Gen. Carter Ham urged rebels forces to slow down as they advance west.

ByABC News
March 28, 2011, 4:07 AM

March 28, 2011— -- Libyan opposition forces are making major advances into Moammar Gadhafi's strongholds, but an American general said today that the rebels should slow down or they might get "destroyed."

Rebels recaptured two key oil facilities amid reports that this morning, they had taken control of Gadhafi's hometown of Sirte.

In the last 48 hours, rebels have blown through 300 miles of Gadhafi-held territory.

But U.S. Gen. Carter F. Ham issued a warning today to Libyan rebel forces.

"Among my concerns right now is that the opposition will over-reach in their haste to move west. They are not a match for the regime forces. If they move hastily and get destroyed. Then there's nothing to stop regime from moving right back down the coast road," he told ABC News.

If reports of the rebels' capture of Sirte are true, the development would be a major coup for the rebels who are quickly heading toward the capitol city of Tripoli. Sirte is halfway between the rebel-held east and the government-controlled west.

Watch ABC News for President Obama's speech on U.S. involvement in Libya, anchored by Diane Sawyer and George Stephanopoulos, live, Monday at 7:30 p.m. ET

The air raid on Tripoli began shortly after nightfall Sunday. Libyan state television confirmed air raids in Sirte and Tripoli.

Fighting started in the contested city of Misrata -- located between Sirte and Tripoli.

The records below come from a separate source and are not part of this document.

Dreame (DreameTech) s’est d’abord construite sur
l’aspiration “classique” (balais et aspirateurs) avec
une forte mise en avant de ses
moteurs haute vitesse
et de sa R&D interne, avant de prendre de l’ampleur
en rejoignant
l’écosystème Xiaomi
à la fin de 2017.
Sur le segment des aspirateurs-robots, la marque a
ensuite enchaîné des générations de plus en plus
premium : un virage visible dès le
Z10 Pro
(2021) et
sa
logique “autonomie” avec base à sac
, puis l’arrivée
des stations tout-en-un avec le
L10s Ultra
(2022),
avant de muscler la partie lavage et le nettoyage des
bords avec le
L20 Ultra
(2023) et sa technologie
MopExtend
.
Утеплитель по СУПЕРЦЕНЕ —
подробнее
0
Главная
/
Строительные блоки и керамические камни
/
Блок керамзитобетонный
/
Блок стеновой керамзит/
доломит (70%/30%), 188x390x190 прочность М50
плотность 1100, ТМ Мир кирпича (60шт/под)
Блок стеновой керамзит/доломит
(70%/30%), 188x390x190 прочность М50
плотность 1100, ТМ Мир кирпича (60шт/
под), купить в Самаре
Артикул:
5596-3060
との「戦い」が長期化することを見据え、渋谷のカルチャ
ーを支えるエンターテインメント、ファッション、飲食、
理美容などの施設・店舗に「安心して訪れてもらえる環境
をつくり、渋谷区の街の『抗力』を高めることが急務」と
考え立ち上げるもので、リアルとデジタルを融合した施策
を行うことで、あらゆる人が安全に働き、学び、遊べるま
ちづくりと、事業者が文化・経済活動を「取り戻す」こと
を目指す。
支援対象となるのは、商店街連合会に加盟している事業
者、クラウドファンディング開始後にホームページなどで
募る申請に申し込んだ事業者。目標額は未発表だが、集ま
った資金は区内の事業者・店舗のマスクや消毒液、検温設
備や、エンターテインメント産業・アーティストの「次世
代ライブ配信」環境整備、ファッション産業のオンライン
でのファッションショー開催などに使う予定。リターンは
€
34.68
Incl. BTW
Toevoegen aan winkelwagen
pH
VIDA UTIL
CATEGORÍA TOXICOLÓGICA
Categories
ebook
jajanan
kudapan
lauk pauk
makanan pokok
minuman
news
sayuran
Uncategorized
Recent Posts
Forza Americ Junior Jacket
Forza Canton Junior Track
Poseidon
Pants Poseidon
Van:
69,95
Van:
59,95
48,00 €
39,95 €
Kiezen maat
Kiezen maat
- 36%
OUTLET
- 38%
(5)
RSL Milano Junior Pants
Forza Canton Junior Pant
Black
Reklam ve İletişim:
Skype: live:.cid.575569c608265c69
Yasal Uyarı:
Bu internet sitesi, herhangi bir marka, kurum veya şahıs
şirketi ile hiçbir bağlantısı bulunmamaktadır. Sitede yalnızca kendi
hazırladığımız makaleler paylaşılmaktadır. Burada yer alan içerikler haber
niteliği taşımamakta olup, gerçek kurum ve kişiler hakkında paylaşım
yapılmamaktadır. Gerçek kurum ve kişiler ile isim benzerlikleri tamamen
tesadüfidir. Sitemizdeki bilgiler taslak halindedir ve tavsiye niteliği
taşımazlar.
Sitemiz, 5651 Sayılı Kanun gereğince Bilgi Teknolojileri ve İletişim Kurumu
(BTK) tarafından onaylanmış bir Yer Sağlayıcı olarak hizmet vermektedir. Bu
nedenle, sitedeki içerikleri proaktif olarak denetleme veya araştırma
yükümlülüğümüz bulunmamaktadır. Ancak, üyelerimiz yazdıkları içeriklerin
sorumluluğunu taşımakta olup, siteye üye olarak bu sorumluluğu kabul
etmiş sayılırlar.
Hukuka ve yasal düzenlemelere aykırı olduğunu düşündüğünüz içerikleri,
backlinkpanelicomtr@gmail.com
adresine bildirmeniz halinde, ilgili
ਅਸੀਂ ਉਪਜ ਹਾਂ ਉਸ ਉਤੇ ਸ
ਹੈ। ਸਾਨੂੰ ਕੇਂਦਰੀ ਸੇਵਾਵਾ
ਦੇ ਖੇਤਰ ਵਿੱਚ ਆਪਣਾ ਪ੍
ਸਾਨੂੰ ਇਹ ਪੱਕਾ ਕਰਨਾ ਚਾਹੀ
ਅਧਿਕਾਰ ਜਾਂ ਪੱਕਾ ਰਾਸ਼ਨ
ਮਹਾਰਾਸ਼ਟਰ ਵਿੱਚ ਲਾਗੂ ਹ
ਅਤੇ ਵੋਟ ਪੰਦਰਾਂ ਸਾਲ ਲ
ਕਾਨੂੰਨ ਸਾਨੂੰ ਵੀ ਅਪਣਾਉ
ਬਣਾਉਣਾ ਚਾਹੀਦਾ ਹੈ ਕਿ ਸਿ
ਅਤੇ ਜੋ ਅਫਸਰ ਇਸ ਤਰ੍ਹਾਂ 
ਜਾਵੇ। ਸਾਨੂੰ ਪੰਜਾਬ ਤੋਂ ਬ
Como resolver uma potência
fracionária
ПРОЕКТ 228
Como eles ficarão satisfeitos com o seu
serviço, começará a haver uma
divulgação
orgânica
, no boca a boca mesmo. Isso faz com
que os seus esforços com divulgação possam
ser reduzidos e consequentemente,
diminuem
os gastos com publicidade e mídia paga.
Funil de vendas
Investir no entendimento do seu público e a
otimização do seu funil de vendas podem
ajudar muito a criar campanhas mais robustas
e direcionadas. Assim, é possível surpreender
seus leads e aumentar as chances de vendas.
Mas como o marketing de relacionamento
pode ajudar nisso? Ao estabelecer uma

Residents reported that pro-Gadhafi forces were firing on residential areas.

NATO Takes Command

Gadhafi faces a larger coalition with NATO taking full command of both the no-fly zone and civilian protection.

According to Secretary-General Anders Fogh Rasmussen, NATO jets had already begun enforcing the no-fly zone Sunday.

"NATO allies have decided to take on the whole military operation in Libya under the U.N. Security Council resolution," Fogh Rasmussen said in a statement. "NATO will implement all aspects of the U.N. resolution. Nothing more, nothing less."

According to a senior Obama administration official who spoke on condition of anonymity, NATO will now assume the entire mission of implementing UN Security Council resolution 1973, which demands an immediate ceasefire in Libya, including an end to the current attacks against civilians.

This fulfilled President Obama's promise to take the leading edge with America's unique capabilities, and then quickly turn over authority to NATO, the official said.